Jul 22, 2018-As the Malaysian government goes harsh with clampdown on illegal migrant workers, undocumented Nepali migrant workers have started going through the procedures to return home.
Undocumented Nepali workers have started grabbing this opportunity of returning home as scores of Nepali workers are visiting the Nepal Embassy in Kuala Lumpur to get the temporary Travel Document.
The Malaysian government had set deadline for illegal immigrants to avoid the legal actions if they choose Voluntary Deportation Programme also called 3-plus-1 programme, or get legal status through rehiring programme by June 30, 2018.
Once the deadline ended, the Malaysian government has launched a severe clampdown arresting hundreds of illegal migrant workers.
However, these undocumented workers, who cannot go back to their workplace or be rehired now, have another option to leave the country by August 30 without facing any legal actions.
If applied within the deadline for voluntary home returning or legal status, these workers could skip heavy fine and jail terms of up to three months.
According to the Acting Ambassador of Nepal to Malaysia, Kumar Kharel, the number of illegal Nepali workers visiting the embassy for the travel document has gone up recently.
Nearly 250 travel documents, a temporary passport for one-way travel to Nepal, are being issued every day to illegal Nepali workers.

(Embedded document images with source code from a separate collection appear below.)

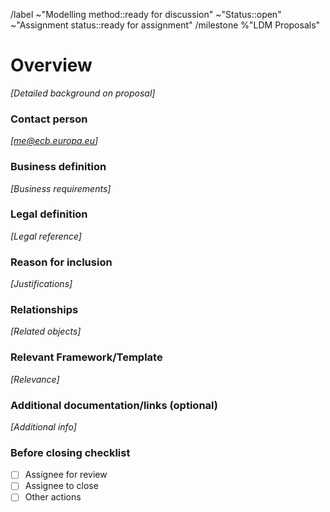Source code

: /label ~"Modelling method::ready for discussion" ~"Status::open" ~"Assignment status::ready for assignment"
/milestone %"LDM Proposals"

<!-- See: documentation on [Issues in GitLab](https://gitlab.sofa.dev/sdd-bird-team/bird-logical-data-model/-/wikis/Issues-in-GitLab) -->


# Overview
_[Detailed background on proposal]_


### Contact person
_[me@ecb.europa.eu]_

### Business definition
_[Business requirements]_

### Legal definition
_[Legal reference]_

### Reason for inclusion
_[Justifications]_

### Relationships
_[Related objects]_

### Relevant Framework/Template
_[Relevance]_

### Additional documentation/links (optional)
_[Additional info]_

### Before closing checklist
- [ ] Assignee for review
- [ ] Assignee to close
- [ ] Other actions
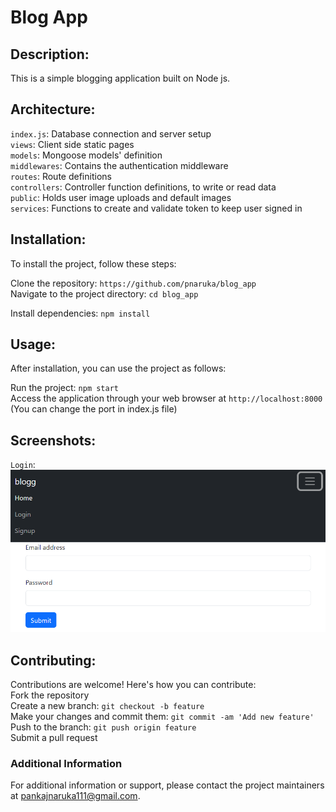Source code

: # Blog App

## Description:
This is a simple blogging application built on Node js.

## Architecture:
`index.js`: Database connection and server setup\
`views`: Client side static pages\
`models`: Mongoose models' definition\
`middlewares`: Contains the authentication middleware\
`routes`: Route definitions\
`controllers`: Controller function definitions, to write or read data\
`public`: Holds user image uploads and default images\
`services`: Functions to create and validate token to keep user signed in

## Installation:
To install the project, follow these steps:

Clone the repository: `https://github.com/pnaruka/blog_app`\
Navigate to the project directory: `cd blog_app`

Install dependencies: `npm install`

## Usage:
After installation, you can use the project as follows:

Run the project: `npm start`\
Access the application through your web browser at `http://localhost:8000` \
(You can change the port in index.js file)

## Screenshots:
`Login`: ![Login](readMe_screenshots/login.png)

## Contributing:
Contributions are welcome! Here's how you can contribute:\
Fork the repository\
Create a new branch: `git checkout -b feature`\
Make your changes and commit them: `git commit -am 'Add new feature'`\
Push to the branch: `git push origin feature`\
Submit a pull request

### Additional Information

For additional information or support, please contact the project maintainers at pankajnaruka111@gmail.com.
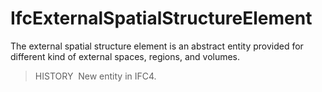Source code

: IfcExternalSpatialStructureElement
==================================

The external spatial structure element is an abstract entity provided for different kind of external spaces, regions, and volumes.

> HISTORY&nbsp; New entity in IFC4.
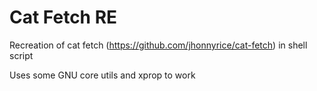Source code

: # Cat Fetch RE

Recreation of cat fetch (<https://github.com/jhonnyrice/cat-fetch>) in shell script

Uses some GNU core utils and xprop to work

“We have been providing travel document at very convenient manner way to our citizens. The travel document is issued on the same day of the application. For those unable to visit the embassy, we have been trying to reach out to them as well,” said Kharel.
In a bid to encourage undocumented Nepali workers to take advantage of the scheme, the Nepali embassy recently organised two camps in Penang and Johor Bahru on last Saturday.
Through these camps, the embassy had facilitated workers in providing information about returning home and a total of 277 one-way travel documents were issued.
Besides, the embassy has been regularly using social media platforms to persuade Nepali workers to get the legal status or return back home.
The southeastern nation Malaysia, hosting 485,000 Nepalis, has estimated nearly 25 per cent of its total Nepali workforce, according to its Immigration Department of Malaysia.
The issue of Nepali workers becoming undocumented or illegal has been a major headache for the embassy and the local authority, also tarnishing the image of Nepali workers in Malaysia.
When these workers run away from their host company and start working for other employer without the valid work-permit or overstay in the country, they become illegal.
In most of the cases, they are lured by fellow Nepali workers and Nepali agents for higher income, which makes them more vulnerable to labour exploitation and legal consequences.
Employers have been regularly raising concerns about escaping of Nepali workers to Nepali mission as they have invested money for hiring those workers.
“Our priority is to encourage them not to become illegal, running away from their workplace. If they have any problem, they can come in touch with the embassy and we will help them in dealing with their concern,” added Kharel.
The last deadline for the rehiring and 3-plus-1 programme scheme was set for December 31, 2017 before it was extended again.
Nepali workers with valid passports or travel document can return to Nepal after getting an Exit Pass from Immigration Department, which will cost them a fine of Malaysian Ringgit 400.
In case of those without valid passport can get one-way travel document from the embassy after paying 160 Ringgit.
According to the Immigration Department rules, if arrested during crackdown, these workers will be slapped with the fine up to RM 5,000 and blacklisted for entering Malaysia for up to five years. Also, if produced before the court, the minimum fine would be of RM10,000.